The U.S. Postal Service will reduce the 15 percent magazine rate increase the agency filed with the Postal Rate Commission, Postmaster General William J. Henderson said.
Henderson — who is required by law to meet with the senate subcommittee every year to report on the health of the agency — also told subcommittee members this month that he supports nonprofit mailer legislation and that the agency is working hard to monitor sweepstakes mailings to make sure they are not duplicitous and in violation of the Deceptive Mail Prevention and Enforcement Act.
Sen. Thad Cochran, R-MS, chairman of the Senate Subcommittee on International Security, Proliferation and Federal Services, held the hearing.
Henderson said that he is committed to reversing the rate increase for magazine publishers from 15 percent to 8 percent, 9 percent or 10 percent. This was the first time Henderson said publicly he is committed to this goal.
While this is good news for direct marketers, Rita Cohen, vice president of economic and legislative analysis at the Magazine Publishers Association, Washington, is skeptical, especially since the USPS updated its test-year forecast July 7 at the request of the PRC. The USPS incorporated actual fiscal 1999 cost data into the rate case and updated its 2001 forecasts to reflect inflation and the recent increase in gasoline prices. This update added $560 million to the agency's overall costs.
“Henderson has been saying consistently that he would find $150 million in a reduction [of the agency's revenue requirement] that would turn into single digits for us,” Cohen said. “But the USPS modified its filing in response to the commission asking them to update their numbers, and that, I think, will make it more challenging to reach a single-digit rate increase.”
Cohen, however, added, “We are still trying to work cooperatively with the postal service to identify what we can do to present to the commission that a single-digit increase will be enough.”
During the hearing, Henderson also demonstrated his support for S. 2686, a bill designed to improve the process of establishing postal rates for nonprofit and reduced-rate mailers by establishing a structured relationship between nonprofit and commercial postal rates. It was introduced last month by Cochran and Sen. Daniel K. Akaka, D-HI, the ranking minority member of the subcommittee.

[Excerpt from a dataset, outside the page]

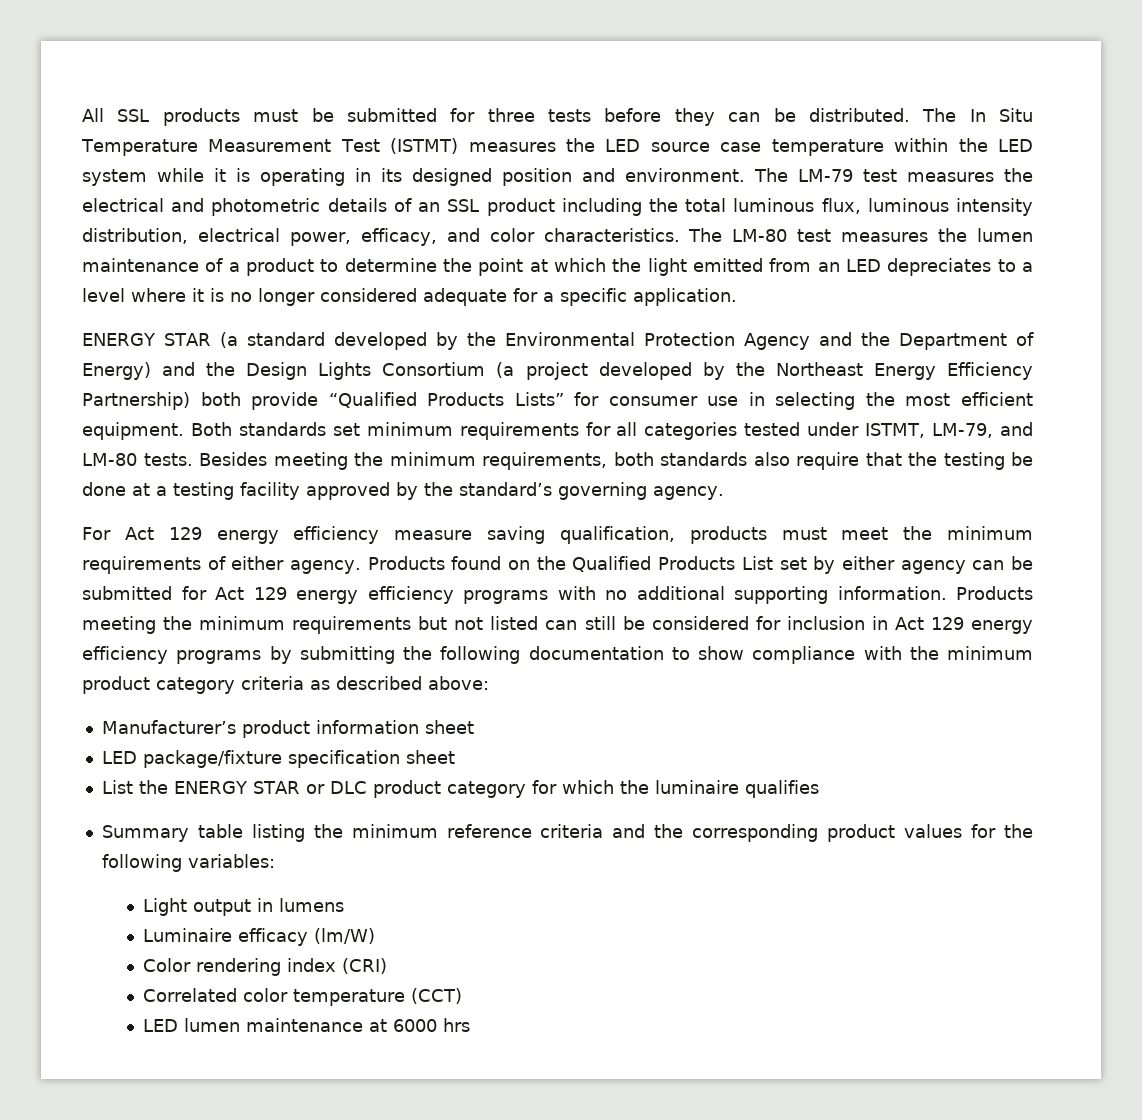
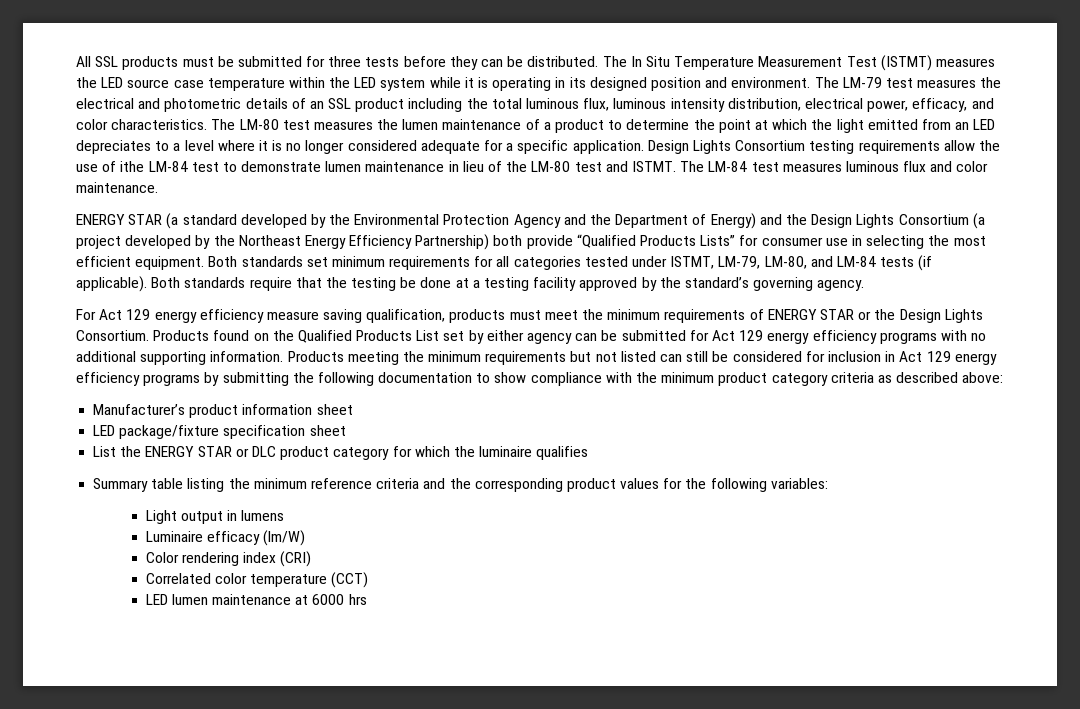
(737, 297) none -> [647,140,1000,154] [76,161,989,172] [76,182,158,193] Design Lights Consortium testing requirements allow the use of ithe LM-84 test to demonstrate lumen maintenance in lieu of the LM-80 test and ISTMT. The LM-84 test measures luminous flux and color maintenance.
[999,422,1033,436] [82,452,790,470] and LM-80 tests. Besides meeting the minimum requirements, both standards also -> [764,255,933,271] [76,276,246,292] LM-80, and LM-84 tests (if applicable). Both standards
[231,556,362,574] either agency. -> [767,309,983,323] [76,330,149,341] ENERGY STAR or the Design Lights Consortium.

When asked by Cochran if the changes in the law are appropriate to avoid unpredictable rate changes for nonprofits, and if Henderson supports the adoption of S. 2686, Henderson said “absolutely. We think it's essential to the health of nonprofits to pass that piece of legislation.”
Henderson also replied to a request from Sen. Carl Levin, D-MI, a member of the subcommittee, to track two sweepstakes mailings that he saw that he thought didn't meet the letter of the law. The mailings were solicitations from McCall's magazine and Reader's Digest. Henderson took the mailings and said he would check with the USPS' lawyers and get back to Levin's office as quickly as possible to make sure they were not illegal. He also said that since the law went into effect in April, the USPS has issued three subpoenas.
Finally, Henderson said that despite a prosperous economy, the agency faces a tough financial year ahead.
He said that while the USPS begins the century with the best performance, planning, technology and management systems in its history — combined with low inflation, high employment and the country's longest economic expansion — the latest revenue figures place the USPS more than $400 million short of its $100 million net income target for the year. In addition, he said, the agency has forecast a potential shortfall of $700 million to $800 million in total operating revenue for the year.
Henderson said that in order for the USPS to thrive in the future, the agency needs more pricing freedom; the ability to move products to the market faster; greater investment opportunities, as opposed to investing just in treasury notes and securities; an ability to negotiate with large customers; and management reform.